#### Aim
Write out the passage on binary search below word for word, without any changes.

Binary search looks for a particular item by comparing the middle most item of the collection. If a match occurs, then the index of item is returned. If the middle item is greater than the item, then the item is searched in the sub-array to the left of the middle item. Otherwise, the item is searched for in the sub-array to the right of the middle item. This process continues on the sub-array as well until the size of the subarray reduces to zero.

#### Given information
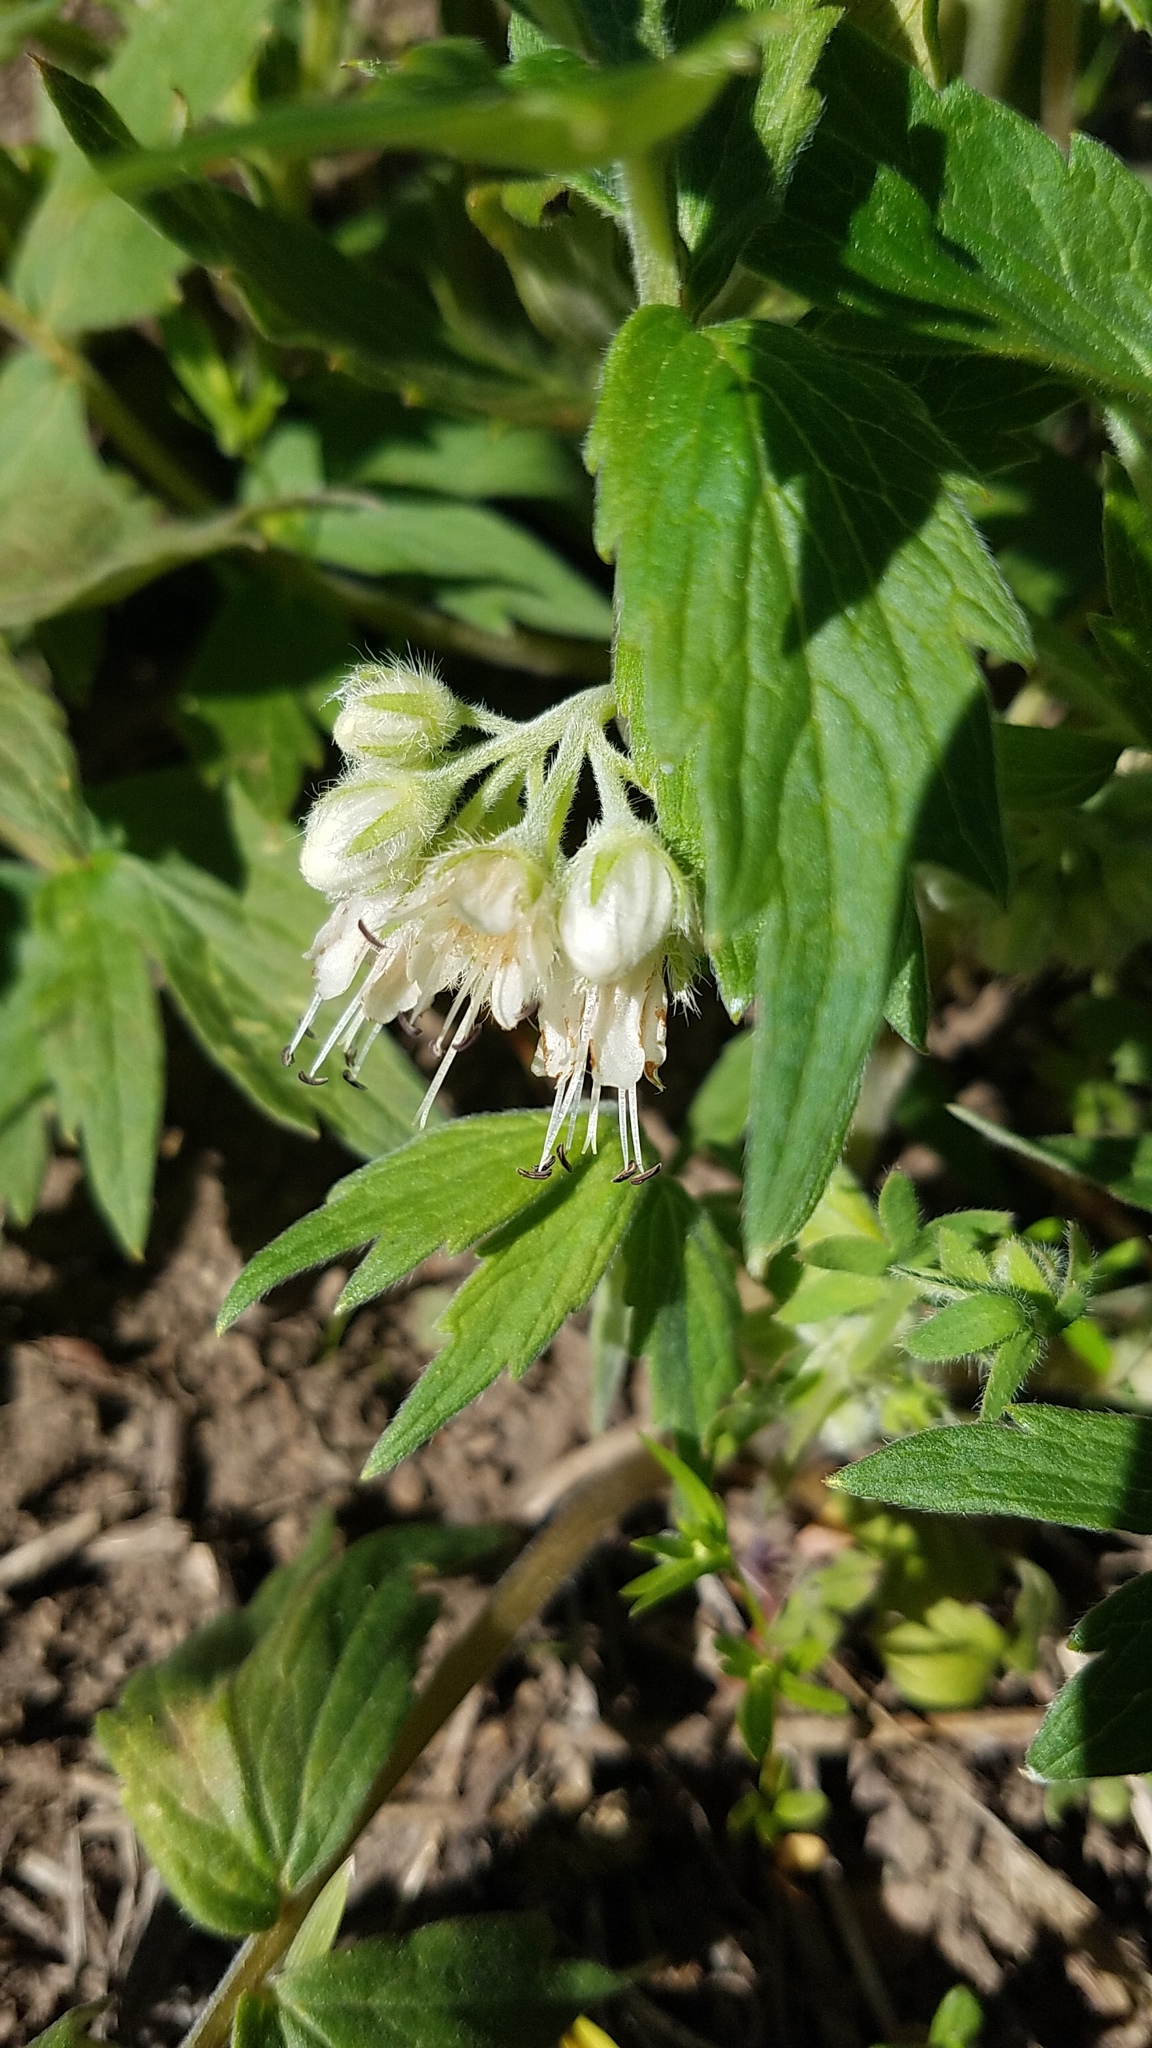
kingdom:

#### Exercise response
Binary search looks for a particular item by comparing the middle most item of the collection. If a match occurs, then the index of item is returned. If the middle item is greater than the item, then the item is searched in the sub-array to the left of the middle item. Otherwise, the item is searched for in the sub-array to the right of the middle item. This process continues on the sub-array as well until the size of the subarray reduces to zero.